Höhepunkte auf dem Weg sind die Burganlage, die auf einem mächtigen Sandsteinfelsen thront sowie das Leukbachtal mit mehreren kleinen herabstürzenden "Wasserfällen" und historischen Mühlen. In der "Kollesleuker Schweiz" ragen Bundsandsteinfelsen mit vielfältigen Formen und Farben steil auf. Naturfreunde können sich auf dem 440 Meter hoch gelegenen Eiderberg, der unter Naturschutz steht, an seltenen Orchideen erfreuen.

 

Länge: 10,2 km
Dauer: 4:00 Stunden
Schwierigkeit: mittel

Der Panoramaweg verläuft aussichtsreich über die Gemarkungen Pellingen, Krettnach und Oberemmel. Vom Sportplatz Pellingen aus führt der Weg am Ortsrand zum Ehrenmal Höthkopf und zu einer herrlichen Aussicht auf den Osburger Hochwald. Kurz darauf öffnet sich der Blick ins Konzer Tälchen mit seinen zahlreichen Weinbergen. Zunächst bergab, dann steil bergauf wandernd wird dann das Gipfelkreuz auf dem Karlskopf erreicht. Nach einem Waldstück mit alten Baumbeständen bietet sich die Kapelle in den Weinbergen von Oberemmel als Rastplatz an. Durch das Waldgebiet am Langwiesbach führt der Wanderweg zur Schanzenhütte und endet am Sportplatz von Pellingen.

Anfahrtbeschreibung
Startpunkt: Pellingen, Sportplatz
Zielpunkt der Tour: Pellingen, Sportplatz

Länge: 18 km
Charakter: Wanderung auf breiten Wald- und Forstwegen
Markierung: Maria-Croon-Weg-Logo, braunes Mühlrad auf weißem Grund

Maria Croon wurde am 13. Mai 1891 als Maria Brittnacher im kleinen Dorf Meurich im Saargau geboren. Die lebensnahe Heimatdichterin widmete sich in ihren Gedichten und Schriften hauptsächlich realen Personen aus ihrem direkten Umfeld und zeichnete so ein detailgenaues Bild der damaligen Verhältnisse zwischen Mosel, Leuk und Saar.
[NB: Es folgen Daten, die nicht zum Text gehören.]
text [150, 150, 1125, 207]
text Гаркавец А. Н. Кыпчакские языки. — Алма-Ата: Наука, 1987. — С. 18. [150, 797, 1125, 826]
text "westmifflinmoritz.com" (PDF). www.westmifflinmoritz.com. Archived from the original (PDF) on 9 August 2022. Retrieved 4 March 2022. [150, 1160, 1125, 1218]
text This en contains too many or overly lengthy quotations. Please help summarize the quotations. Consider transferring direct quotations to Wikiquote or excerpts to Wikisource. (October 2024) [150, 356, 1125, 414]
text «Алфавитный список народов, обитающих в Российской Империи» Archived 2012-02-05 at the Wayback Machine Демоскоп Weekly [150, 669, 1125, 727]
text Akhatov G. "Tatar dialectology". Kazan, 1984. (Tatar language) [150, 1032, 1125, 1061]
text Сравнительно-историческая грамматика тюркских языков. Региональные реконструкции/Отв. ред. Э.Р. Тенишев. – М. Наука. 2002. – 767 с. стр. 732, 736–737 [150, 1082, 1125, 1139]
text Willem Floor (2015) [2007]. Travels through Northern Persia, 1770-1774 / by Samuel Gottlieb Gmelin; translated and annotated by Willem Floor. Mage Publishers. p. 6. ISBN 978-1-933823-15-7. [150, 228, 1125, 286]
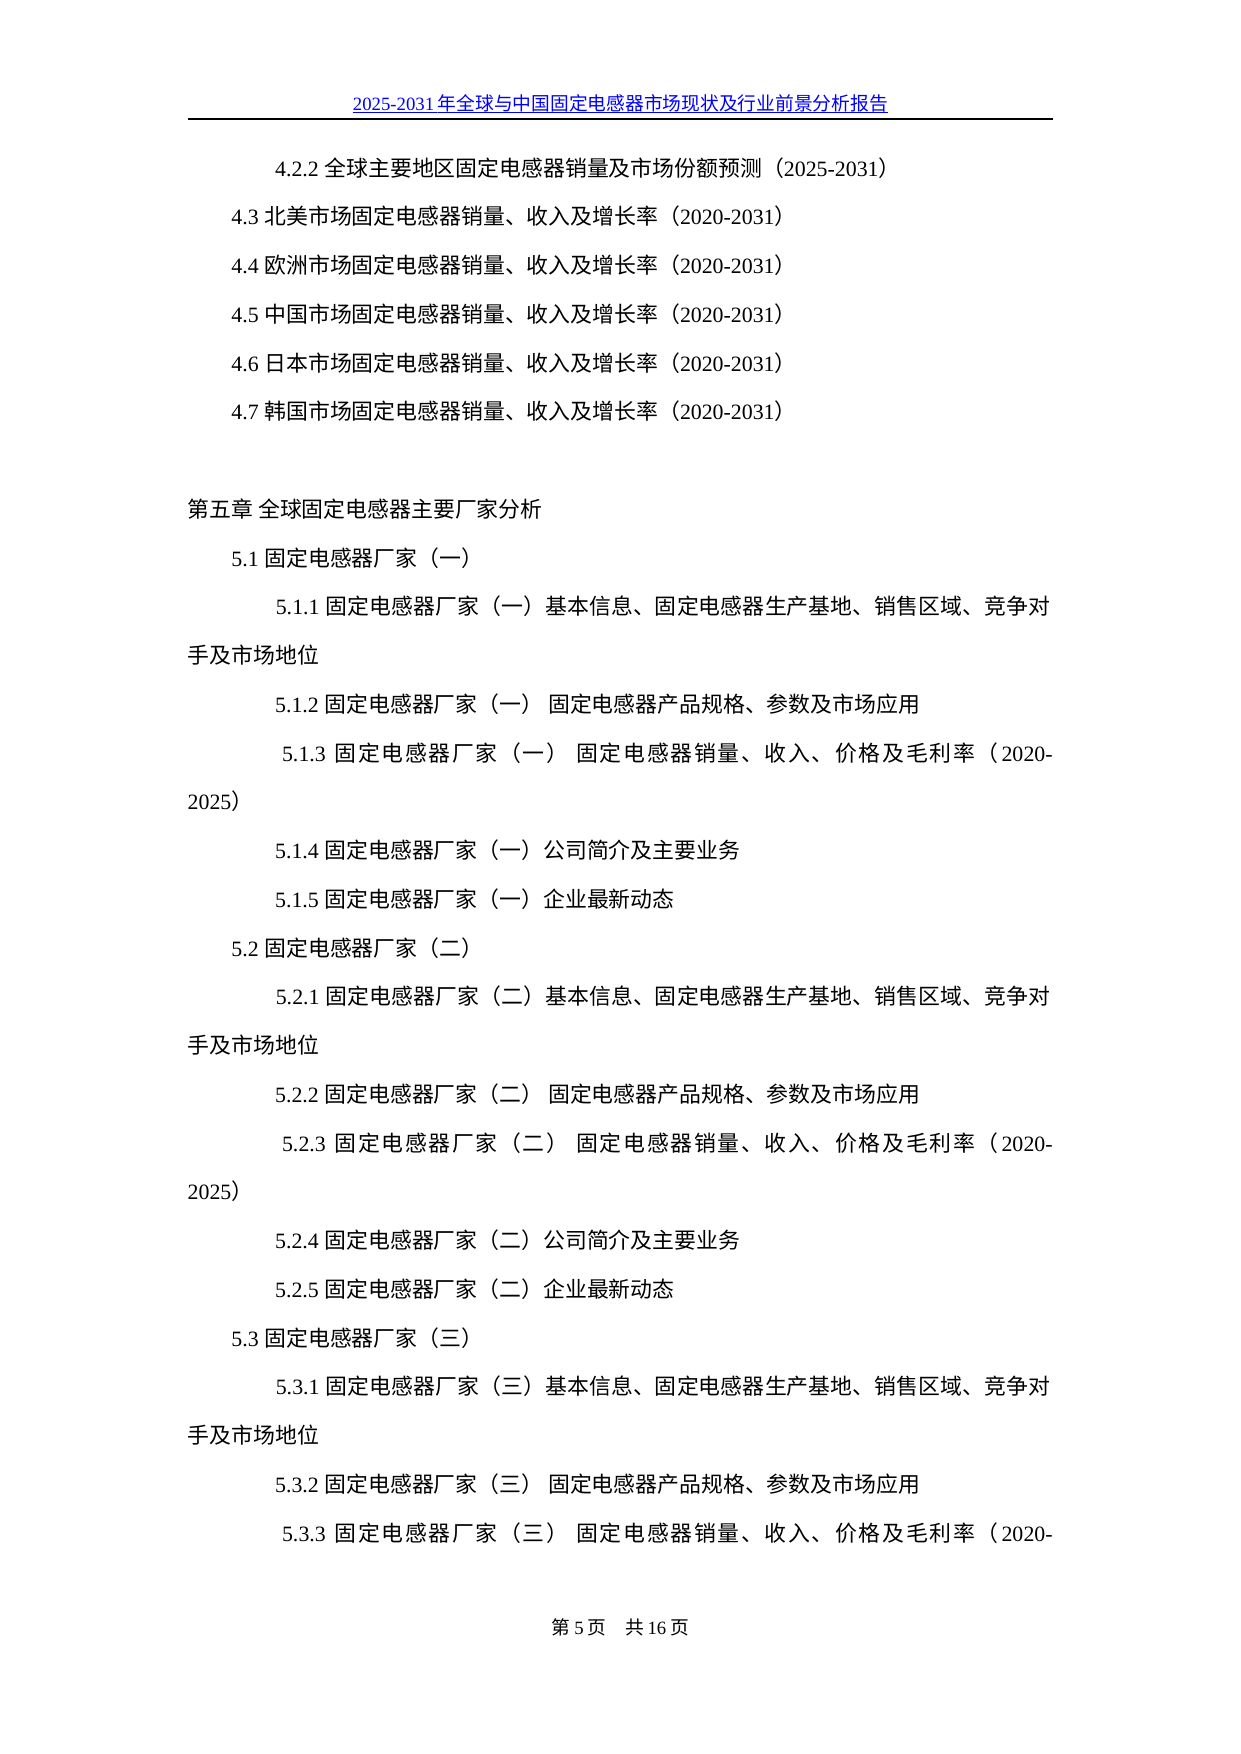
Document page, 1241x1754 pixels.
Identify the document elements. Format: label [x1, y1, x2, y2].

text [187, 150, 1053, 1548]
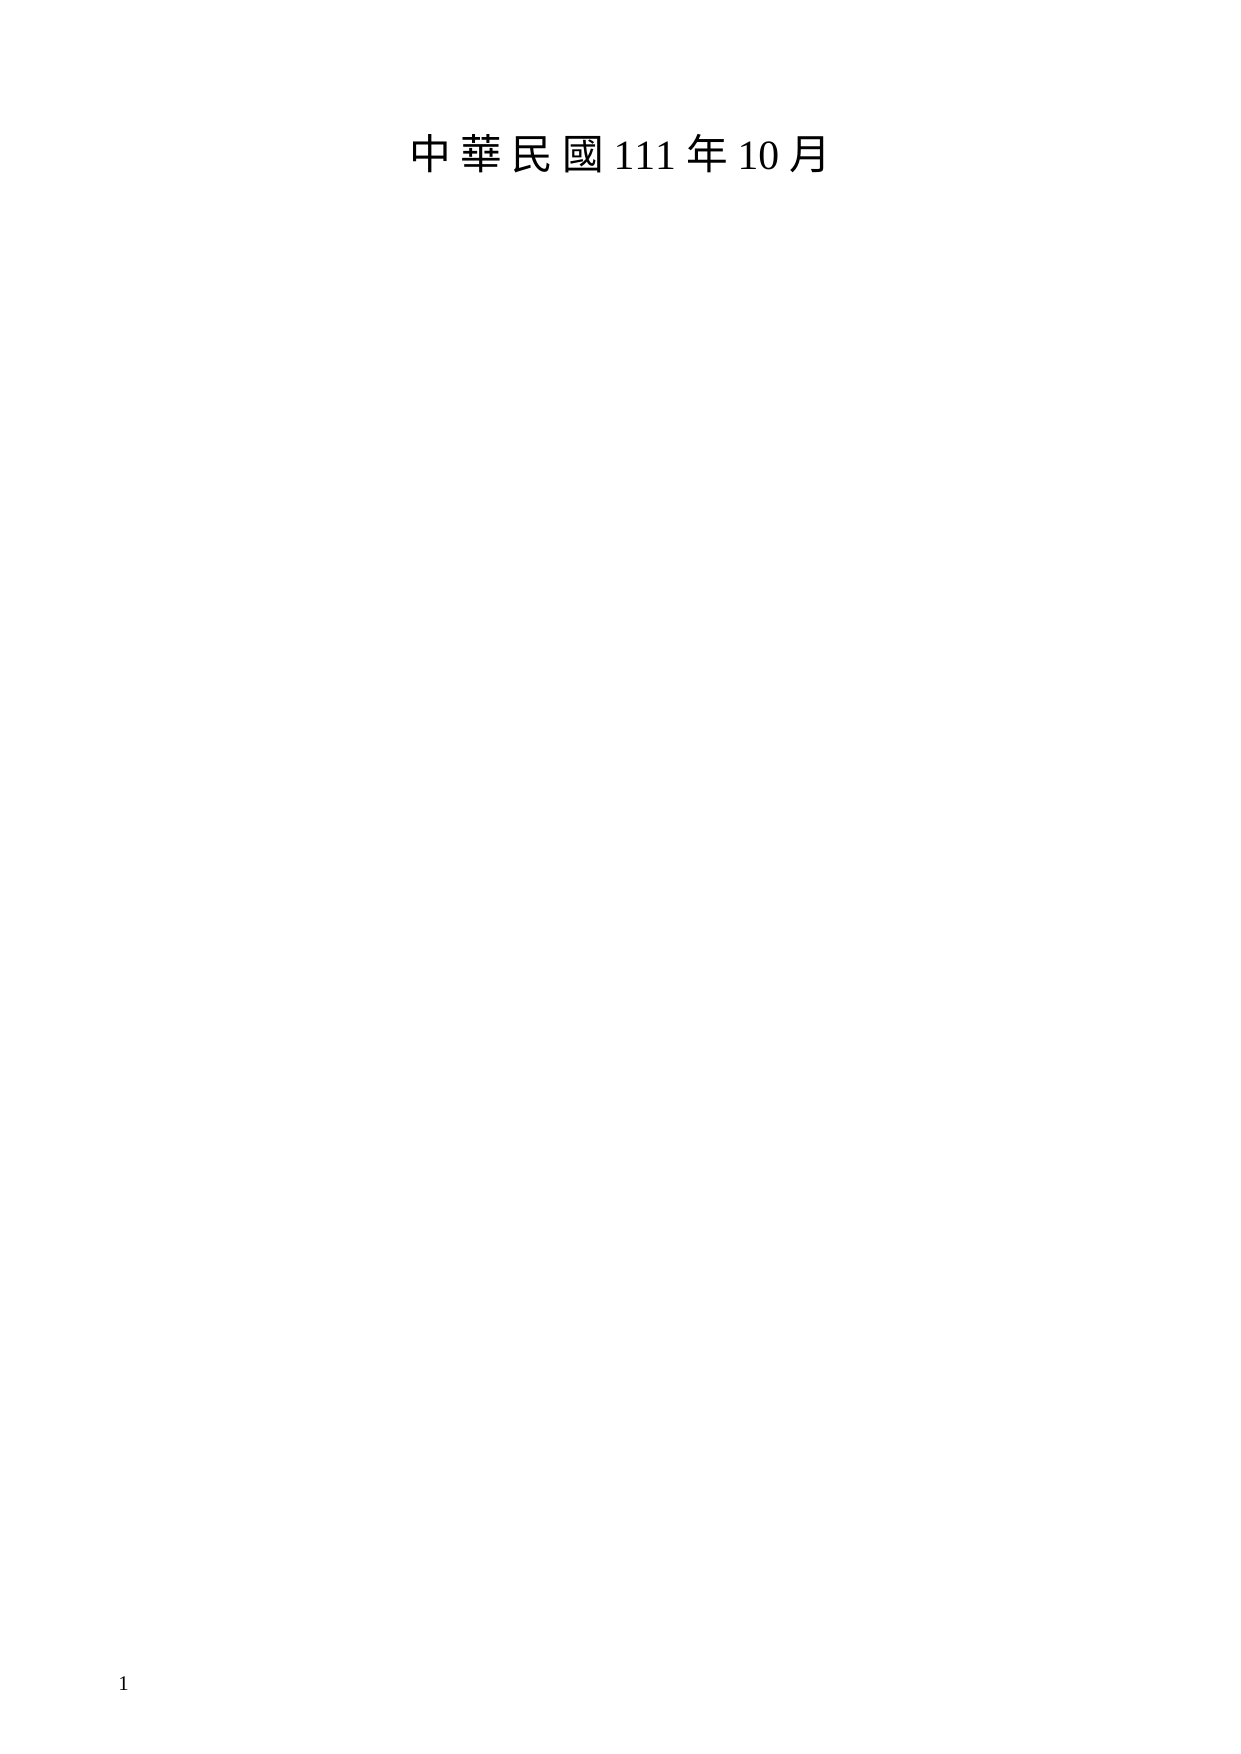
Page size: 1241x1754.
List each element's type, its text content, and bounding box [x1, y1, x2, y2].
Als gelernte Lehrerin unterrichtete sie an verschiedenen Dorfschulen, heiratete schliesslich ihren Kollegen Nikolaus Croon und ließ sich gemeinsam mit ihm in Britten bei Losheim nieder. Dort starb sie im März 1983. Begraben ist sie in ihrem Heimatdorf Meurich.

Der Maria-Croon-Weg läuft identisch mit dem Großwanderweg G1 von Saarburg ins saarländische Orscholz. Dabei bleibt die Route stets dem Tal der Leuk treu. Schon deshalb ist ein Start an der Leukmündung eigentlich Pflicht.

Der Jakobusweg von Echternach über Trier und Konz nach Perl bietet auf einer Länge von 74 km eine große Vielfalt kulturhistorischer Besonderheiten und landschaftlicher Eindrücke entlang der »grünen« Staatsgrenze Luxemburg-Deutschland.

Der Jakobusweg von Echternach nach Perl ist Teil des europaweiten Netzes an Jakobuswegen, das sich im Mittelalter ausgehend von Santiago de Compostela im spanischen Nordwesten, über Südeuropa, Frankreich, Deutschland bis zu den Britischen Inseln, Skandinavien und Osteuropa gebildet hat.